Quem lucra com a madeira ilegal em Mato Grosso? Cadeias ocultas e falhas na fiscalização

Quase metade da exploração ilegal de madeira em Mato Grosso ocorre em áreas protegidas, como Terras Indígenas e Unidades de Conservação. O avanço dessa prática tem causado degradação ambiental, perda de biodiversidade e aumento do risco de incêndios florestais.

Dados de um estudo da Rede Simex revelam que, em 2024, 46% da área explorada ilegalmente para fins madeireiros no estado estava localizada em Terras Indígenas (TIs) e Unidades de Conservação (UCs). Foram 22,4 mil hectares nessas categorias, o que representa um crescimento de 85% em relação ao período anterior. A análise considera dados entre agosto de 2023 e julho de 2024.

Exploração madeireira em números

No total, 190 mil hectares de florestas nativas foram explorados para fins madeireiros em Mato Grosso no período analisado. Desse volume:

  • 74% (141 mil hectares) tiveram exploração legal, com autorização válida e dentro das áreas permitidas;
  • 26% (49 mil hectares) foram explorados sem autorização, representando um aumento de 2% em relação ao ano anterior.

Mudança no perfil da ilegalidade

Historicamente, os imóveis rurais privados concentravam a maior parte da exploração ilegal. Em 2024, no entanto, essa categoria registrou o menor índice de ilegalidade da série histórica do Simex Mato Grosso, monitorada pelo Instituto Centro de Vida (ICV) desde 2013.

Foram identificados 22,8 mil hectares explorados ilegalmente em imóveis privados, com mais da metade desse total concentrada em apenas 30 propriedades rurais.

Em contrapartida, a exploração ilegal avançou de forma significativa em áreas protegidas. Foram registrados:

  • 17,8 mil hectares em Terras Indígenas;
  • 4,6 mil hectares em Unidades de Conservação.

Entre as áreas mais afetadas estão as Terras Indígenas Aripuanã e Parque do Xingu, além das Unidades de Conservação Reserva Extrativista Guariba/Roosevelt e Parque Estadual Tucumã, no município de Colniza.

Impactos ambientais e sociais

Para o coordenador do Núcleo de Inteligência Territorial do ICV, Vinicius Silgueiro, o avanço da ilegalidade em áreas protegidas evidencia falhas no sistema de comando e controle ambiental do estado.

“Essa exploração ilegal acarreta degradação do habitat, perda de biodiversidade e aumento do risco de incêndios.
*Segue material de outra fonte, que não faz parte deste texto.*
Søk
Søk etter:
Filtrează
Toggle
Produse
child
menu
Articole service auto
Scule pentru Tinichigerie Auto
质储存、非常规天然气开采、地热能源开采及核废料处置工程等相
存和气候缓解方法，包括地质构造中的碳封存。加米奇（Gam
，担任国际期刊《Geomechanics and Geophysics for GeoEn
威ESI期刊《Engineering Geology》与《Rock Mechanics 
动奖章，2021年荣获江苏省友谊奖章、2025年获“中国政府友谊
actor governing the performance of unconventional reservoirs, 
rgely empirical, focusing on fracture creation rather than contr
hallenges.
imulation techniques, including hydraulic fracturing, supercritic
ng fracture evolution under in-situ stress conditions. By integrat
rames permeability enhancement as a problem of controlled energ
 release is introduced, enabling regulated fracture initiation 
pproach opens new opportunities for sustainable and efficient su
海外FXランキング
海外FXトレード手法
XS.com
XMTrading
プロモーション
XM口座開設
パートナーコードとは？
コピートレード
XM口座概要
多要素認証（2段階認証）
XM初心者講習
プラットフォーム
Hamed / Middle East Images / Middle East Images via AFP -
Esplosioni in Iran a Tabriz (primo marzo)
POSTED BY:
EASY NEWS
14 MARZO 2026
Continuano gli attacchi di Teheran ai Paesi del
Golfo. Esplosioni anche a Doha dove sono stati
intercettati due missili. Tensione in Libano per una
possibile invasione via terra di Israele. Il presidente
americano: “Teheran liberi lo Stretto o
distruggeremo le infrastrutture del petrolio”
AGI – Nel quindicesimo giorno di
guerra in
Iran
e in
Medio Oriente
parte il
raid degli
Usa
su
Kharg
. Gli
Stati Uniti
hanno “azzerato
Nas terras indígenas, as ocorrências violam direitos constitucionais e ameaçam a sobrevivência cultural e física dos povos”, afirmou.

Segundo ele, a ilegalidade também prejudica a economia formal do setor florestal. “Cria-se uma concorrência desleal, que desvaloriza o mercado legal e penaliza empresas que investem em boas práticas, certificações e manejo sustentável”, completou.
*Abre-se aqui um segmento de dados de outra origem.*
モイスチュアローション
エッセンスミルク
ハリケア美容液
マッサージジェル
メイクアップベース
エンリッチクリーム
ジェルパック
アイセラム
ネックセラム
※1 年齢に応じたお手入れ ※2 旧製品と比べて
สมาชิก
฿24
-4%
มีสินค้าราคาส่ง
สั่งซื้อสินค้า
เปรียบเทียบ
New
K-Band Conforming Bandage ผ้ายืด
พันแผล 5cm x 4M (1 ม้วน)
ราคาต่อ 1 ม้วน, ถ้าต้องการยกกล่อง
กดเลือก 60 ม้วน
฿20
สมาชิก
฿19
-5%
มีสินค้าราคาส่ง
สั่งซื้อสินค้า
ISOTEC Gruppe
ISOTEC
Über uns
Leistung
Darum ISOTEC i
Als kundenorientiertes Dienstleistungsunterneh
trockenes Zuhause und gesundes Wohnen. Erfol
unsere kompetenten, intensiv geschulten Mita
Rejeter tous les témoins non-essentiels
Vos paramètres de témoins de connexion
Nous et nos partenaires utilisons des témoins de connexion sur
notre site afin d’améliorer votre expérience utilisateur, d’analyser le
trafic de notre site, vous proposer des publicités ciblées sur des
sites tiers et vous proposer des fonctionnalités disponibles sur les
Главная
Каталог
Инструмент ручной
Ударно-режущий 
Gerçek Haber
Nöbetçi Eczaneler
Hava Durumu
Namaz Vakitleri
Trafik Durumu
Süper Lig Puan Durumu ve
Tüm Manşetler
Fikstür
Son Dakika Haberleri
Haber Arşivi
Fiscalização e rastreabilidade como solução

Como caminho para reduzir as ilegalidades, Silgueiro defende uma combinação de medidas estruturais:

  • fortalecimento da fiscalização ambiental;
  • maior transparência e rastreabilidade da cadeia produtiva;
  • incentivos econômicos à legalidade e ao manejo florestal sustentável.
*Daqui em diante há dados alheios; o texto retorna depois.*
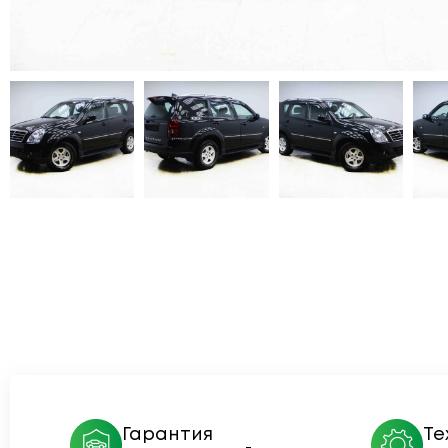
Гарантия
Те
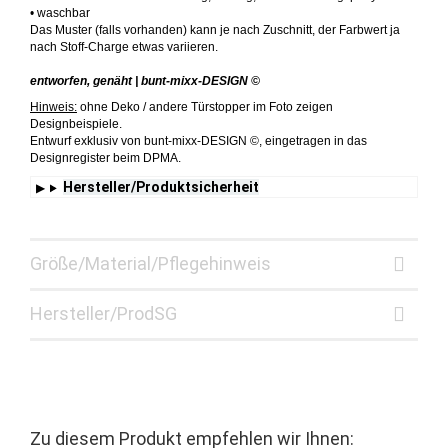
• waschbar
Das Muster (falls vorhanden) kann je nach Zuschnitt, der Farbwert ja
nach Stoff-Charge etwas variieren.
entworfen, genäht | bunt-mixx-DESIGN ©
Hinweis:
ohne Deko / andere Türstopper im Foto zeigen
Designbeispiele.
Entwurf exklusiv von bunt-mixx-DESIGN ©, eingetragen in das
Designregister beim DPMA.
Hersteller/Produktsicherheit
Größe/Material/Pflegehinweis
Hersteller/ProdSG
Zu diesem Produkt empfehlen wir Ihnen:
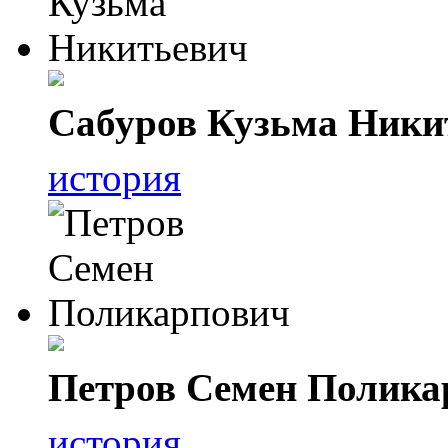
Сабуров Кузьма Ники
история
Петров Семен Полика
история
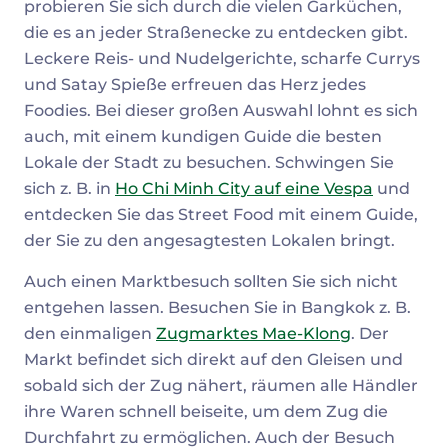
probieren Sie sich durch die vielen Garküchen,
die es an jeder Straßenecke zu entdecken gibt.
Leckere Reis- und Nudelgerichte, scharfe Currys
und Satay Spieße erfreuen das Herz jedes
Foodies. Bei dieser großen Auswahl lohnt es sich
auch, mit einem kundigen Guide die besten
Lokale der Stadt zu besuchen. Schwingen Sie
sich z. B. in
Ho Chi Minh City auf eine Vespa
und
entdecken Sie das Street Food mit einem Guide,
der Sie zu den angesagtesten Lokalen bringt.
Auch einen Marktbesuch sollten Sie sich nicht
entgehen lassen. Besuchen Sie in Bangkok z. B.
den einmaligen
Zugmarktes Mae-Klong
. Der
Markt befindet sich direkt auf den Gleisen und
sobald sich der Zug nähert, räumen alle Händler
ihre Waren schnell beiseite, um dem Zug die
Durchfahrt zu ermöglichen. Auch der Besuch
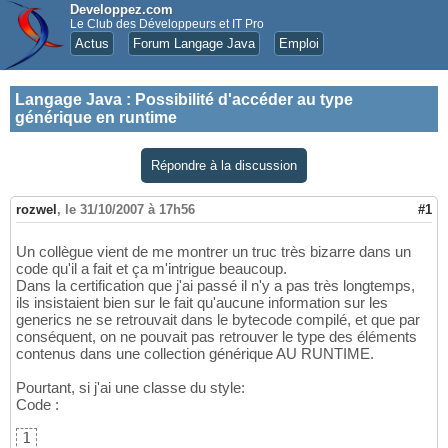
Developpez.com
Le Club des Développeurs et IT Pro
Actus
Forum Langage Java
Emploi
Langage Java
:
Possibilité d'accéder au type
générique en runtime
Répondre à la discussion
rozwel
,
le 31/10/2007 à 17h56
#1
Un collègue vient de me montrer un truc très bizarre dans un
code qu'il a fait et ça m'intrigue beaucoup.
Dans la certification que j'ai passé il n'y a pas très longtemps,
ils insistaient bien sur le fait qu'aucune information sur les
generics ne se retrouvait dans le bytecode compilé, et que par
conséquent, on ne pouvait pas retrouver le type des éléments
contenus dans une collection générique AU RUNTIME.
Pourtant, si j'ai une classe du style:
Code :
1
“A fiscalização precisa ser mais focada, ágil e punitiva para desmantelar as cadeias ilegais. É fundamental garantir a efetividade do Sisflora 2.0, verificando dados de georreferenciamento e rendimento volumétrico, para que o sistema não se torne apenas burocrático. A legalidade precisa ser economicamente mais viável do que a ilegalidade”, destacou.

O que é a Rede Simex

A Rede Simex é formada pelo Instituto Centro de Vida (ICV), Imazon e Imaflora. O sistema identifica e mapeia áreas de exploração madeireira e cruza essas informações com autorizações emitidas pelos órgãos ambientais.

Em Mato Grosso, o mapeamento e a validação dos dados são realizados por meio de cooperação técnica entre o ICV e a Coordenadoria de Geoprocessamento e Monitoramento Ambiental (CGMA) da Secretaria de Estado de Meio Ambiente (Sema-MT).